No worries, fair question. It worth noting that my job is not data analysis. So I do use data analysis to evaluate our metrics and model performance.
Really none of it is really automatable. I'm working developing NLP features for our product (question answering, search, neural machine translation, dialog, etc). Our customer data is diverse, in different formats, and thier use cases are all distinct. So most of my work is novel applied research and development.
I do assume that the data format is different (alas I also assume that they are all some sort of a text file with known fields and types).
But after you setup the dataset definition and defined the schema, the rest can be based on neural search?
Moreover, isn't there a state of the art architecture for each of the task. E.g. Seq2Seq for machine translation. Can you just use that as a base line, and let the NAS engine search hyper param, etc?
Happy to talk more offline, my email is my profile. The short answer is no because there are more complexities involved - both related to our specific use cases but really natural language in general. If that were the case NLP would be solved and any company that could exist would already. From my experience, I'm not sure where the line is between choosing the right model vs having the right data solves most problems. There have been novel architecture developments like rnns and lstms that have shown well to support certain domains. New architecture are developing each year and the space moves very quickly. On the flip side, having pedabtyes of data (like BERT or OpenGPT) and simpler architectures is also powerful but prohibitive to everyone that is not Google or state government. The real answer is probably somewhere in between and whiles it's unsolved, there is work for me to do. That being said, our strategic philosophy is to make our AI a commodity so that we can differentiate ourselves on other features.
Most of our problem don't cleanly map to existing NLP tasks. State of the art often isn't as high as you think in many tasks. For example, the machine translation in relation to beta feature we're building that lets you ask the question of arbitrary single tables (kind of like wiki-tables) but we don't the know the schemas in advance or the questions the user may ask about. Outside of having the issue of having quality annotated data (which we often don't - cold start problem), we need to do more than simple model tuning. It requires building custom architectures.
But even when you consider known tasks, state of the art models do not often produce those same results on real-world data. If you put aside data quality issues (which is another huge challenge for us), in the context of question answering, the training data rarely captures the distribution of the natural language in the wild. People ask questions differently and use language that doesn't match the content in our knowledge base.
I could go on. But short answer, it's not as straightforward as you think. Even at google scale, machine learning is not solved. For everyone else with fewer data and domain-specific use cases, it's even harder.
Thanks for the answer. I am happy to discuss offline. While I did my master on computational linguistics which is related to your field, I am currently creating a new auto ml platform so I would appreciate your feedback. My goal is to automate the straightforward parts.
As you mentioned, some tasks in NLP like full conversation are not solved and will likely never be solved with deep learning by itself (at the level of the conversation). There should be some sort of symbolic AI or taxonomies/knowledge graph (like RDF) in combination with deep models.
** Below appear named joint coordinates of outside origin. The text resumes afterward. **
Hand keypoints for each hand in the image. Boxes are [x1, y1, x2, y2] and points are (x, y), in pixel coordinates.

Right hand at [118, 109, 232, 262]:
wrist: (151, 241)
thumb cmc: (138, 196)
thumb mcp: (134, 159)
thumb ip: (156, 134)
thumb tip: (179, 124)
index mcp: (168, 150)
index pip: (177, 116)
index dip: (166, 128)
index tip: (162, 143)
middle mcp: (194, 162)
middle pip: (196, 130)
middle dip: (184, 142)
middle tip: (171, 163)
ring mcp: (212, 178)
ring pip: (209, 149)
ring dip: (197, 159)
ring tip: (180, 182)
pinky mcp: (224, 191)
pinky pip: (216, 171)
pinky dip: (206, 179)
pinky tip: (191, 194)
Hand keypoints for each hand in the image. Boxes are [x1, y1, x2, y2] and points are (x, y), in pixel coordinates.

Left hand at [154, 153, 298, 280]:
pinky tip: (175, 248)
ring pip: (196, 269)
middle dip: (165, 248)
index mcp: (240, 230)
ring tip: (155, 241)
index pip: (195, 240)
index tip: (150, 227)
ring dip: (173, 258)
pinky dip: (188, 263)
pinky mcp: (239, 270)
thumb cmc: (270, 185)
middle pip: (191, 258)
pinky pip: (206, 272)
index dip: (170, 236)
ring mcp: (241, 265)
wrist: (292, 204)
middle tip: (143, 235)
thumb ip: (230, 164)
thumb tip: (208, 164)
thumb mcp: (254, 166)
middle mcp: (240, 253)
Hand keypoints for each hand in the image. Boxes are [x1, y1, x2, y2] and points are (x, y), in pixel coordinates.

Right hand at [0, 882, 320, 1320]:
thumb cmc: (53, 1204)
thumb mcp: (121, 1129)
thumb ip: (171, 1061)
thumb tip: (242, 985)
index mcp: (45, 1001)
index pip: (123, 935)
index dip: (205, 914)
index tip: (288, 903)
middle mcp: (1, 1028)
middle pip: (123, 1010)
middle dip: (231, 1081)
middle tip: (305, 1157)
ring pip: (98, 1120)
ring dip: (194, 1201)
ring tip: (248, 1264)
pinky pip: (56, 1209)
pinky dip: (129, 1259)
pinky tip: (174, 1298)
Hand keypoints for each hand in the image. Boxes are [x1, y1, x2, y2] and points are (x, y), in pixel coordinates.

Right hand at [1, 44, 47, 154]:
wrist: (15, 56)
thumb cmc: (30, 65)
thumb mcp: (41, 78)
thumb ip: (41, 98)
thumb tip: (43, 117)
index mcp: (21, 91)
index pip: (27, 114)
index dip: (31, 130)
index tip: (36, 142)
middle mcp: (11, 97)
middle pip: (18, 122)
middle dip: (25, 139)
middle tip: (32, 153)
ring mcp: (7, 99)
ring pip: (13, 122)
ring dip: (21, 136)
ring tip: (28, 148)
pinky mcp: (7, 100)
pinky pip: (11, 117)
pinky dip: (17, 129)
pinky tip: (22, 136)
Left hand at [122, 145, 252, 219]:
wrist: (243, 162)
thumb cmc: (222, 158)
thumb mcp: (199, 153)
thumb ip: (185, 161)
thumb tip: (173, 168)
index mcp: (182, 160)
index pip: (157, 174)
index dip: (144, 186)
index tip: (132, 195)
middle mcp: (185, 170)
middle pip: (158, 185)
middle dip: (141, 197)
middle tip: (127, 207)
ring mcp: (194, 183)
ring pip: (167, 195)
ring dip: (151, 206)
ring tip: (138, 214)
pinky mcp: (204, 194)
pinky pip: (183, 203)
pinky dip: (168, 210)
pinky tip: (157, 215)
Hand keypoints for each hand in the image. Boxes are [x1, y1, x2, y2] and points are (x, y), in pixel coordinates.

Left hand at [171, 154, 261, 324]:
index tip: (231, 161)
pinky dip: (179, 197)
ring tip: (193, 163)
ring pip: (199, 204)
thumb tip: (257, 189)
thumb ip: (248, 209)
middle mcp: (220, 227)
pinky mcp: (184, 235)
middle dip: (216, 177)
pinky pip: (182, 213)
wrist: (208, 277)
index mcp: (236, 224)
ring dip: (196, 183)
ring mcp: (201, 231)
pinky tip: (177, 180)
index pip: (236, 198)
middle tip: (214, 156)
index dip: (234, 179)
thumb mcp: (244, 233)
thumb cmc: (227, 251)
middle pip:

>But after you setup the dataset definition and defined the schema, the rest can be based on neural search?
Sure, but hyperparameter tuning and architecture selection takes such an insignificant amount of any competent ML practitioner's time so as to be pretty much irrelevant.
At least for me, my time is mostly spent:
1. Understanding (or designing) the process that generated the data.
2. Organizing the training schema.
3. Understanding the customer's business problem so that an appropriate ML system can be designed.
4. Doing an initial design of the ML system based on that understanding and then iteratively designing new components for said system based on customer feedback.
5. Developing or researching how to measure model performance.
6. Searching for alternative data sources.
7. Answering customer and stakeholder questions about the ML system
8. Implementing the ML system in code.
None of these can be automated with current technology, and there's a reason for that: if it was possible to automate a task then our team already would have.
Sure, provided you have enough data to feed a neutral net, and the problem is well suited to it and you don’t mind giving up huge chunks of explainability.
I recently replaced a classifier at work that was using a neural net with a decision tree and some hand chosen features. It performs a bit better, it takes way less time to train and it’s significantly more explainable: my teammates asked why it sometimes miss-classifies a certain edge case, and because the features and model properties were so easy to understand, fixing the issue was a couple of hours work and not a case of “who knows”.
One of the difficulties is that the broader scope your optimiser has to push towards a solution, the better your measurements need to be. And having an accurate measure of which thing is "better" can be prohibitively expensive.
The costs of errors varies drastically in different domains and for different use cases, so something important is understanding how and why different models typically fail and making tradeoffs there.
I have a serious question (not for bashing)
Can you please describe what part of your job CANNOT be automated?